De bittere teleurstelling van Prediker
23Dit alles heb ik met het oog op wijsheid beproefd; ik zeide: ik wil wijsheid verwerven, maar zij bleef onbereikbaar voor mij. 24Onbereikbaar is wat bestaat, en onpeilbaar, wie kan het doorgronden? 25Ik wendde mij en mijn hart was er op uit om kennis te verkrijgen, onderzoek te doen en een wijze slotsom te zoeken en om goddeloosheid als dwaasheid en onverstand als verdwaasdheid te leren verstaan. 26En ik ontdekte iets, bitterder dan de dood: de vrouw, die een valstrik is en wier hart een net is, wier handen boeien zijn. Hij, die aan God welgevallig is, ontkomt haar; doch hij, die niet welgevallig is, wordt door haar gevangen.

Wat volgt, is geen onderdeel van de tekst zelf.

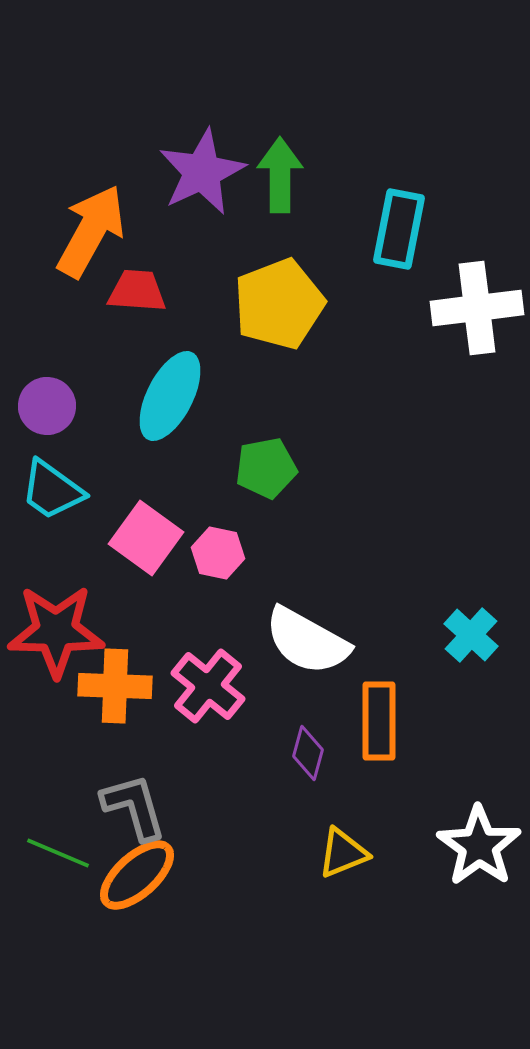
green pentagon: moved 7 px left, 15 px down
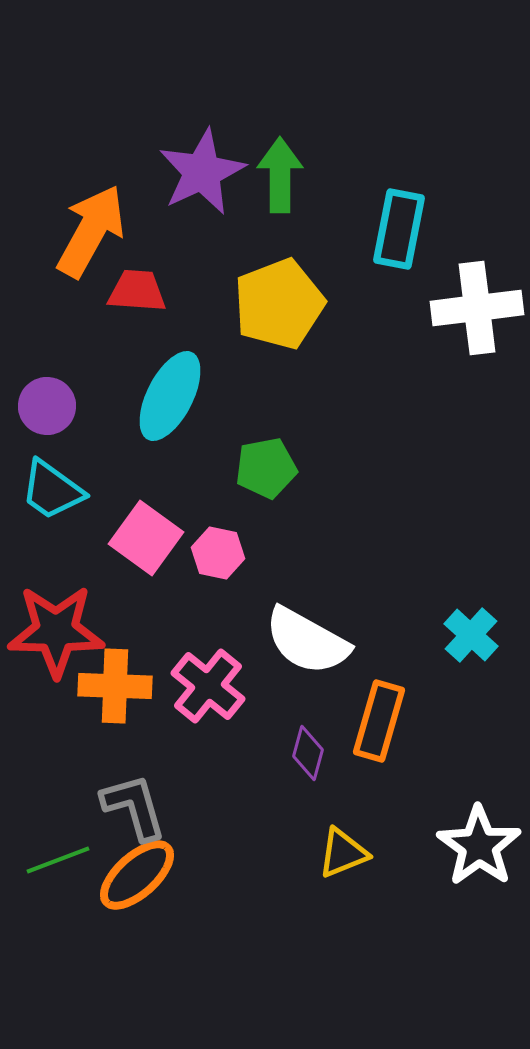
orange rectangle: rotated 16 degrees clockwise
green line: moved 7 px down; rotated 44 degrees counterclockwise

27Zie, dit heb ik opgemerkt, zegt de Prediker – het een bij het ander voegend, om een slotsom te vinden, 28die ik nog altijd zoek zonder ze gevonden te hebben –: onder duizend heb ik één mens ontdekt, maar een vrouw heb ik onder deze allen niet ontdekt. 29Alleen, zie toch: ik heb ontdekt, dat God de mensen recht gemaakt heeft, maar zij zoeken vele bedenkselen.